• Data:

Start of Block

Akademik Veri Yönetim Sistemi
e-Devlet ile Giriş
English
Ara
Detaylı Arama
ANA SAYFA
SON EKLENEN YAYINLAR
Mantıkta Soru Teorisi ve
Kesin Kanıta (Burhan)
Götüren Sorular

End of Block

• How to complete this task: Each entry in the listing is to be output exactly as given.

• Solved problem:
Akademik Veri Yönetim Sistemi
e-Devlet ile Giriş
English
Ara
Detaylı Arama
ANA SAYFA
SON EKLENEN YAYINLAR
Mantıkta Soru Teorisi ve
Kesin Kanıta (Burhan)
Götüren Sorular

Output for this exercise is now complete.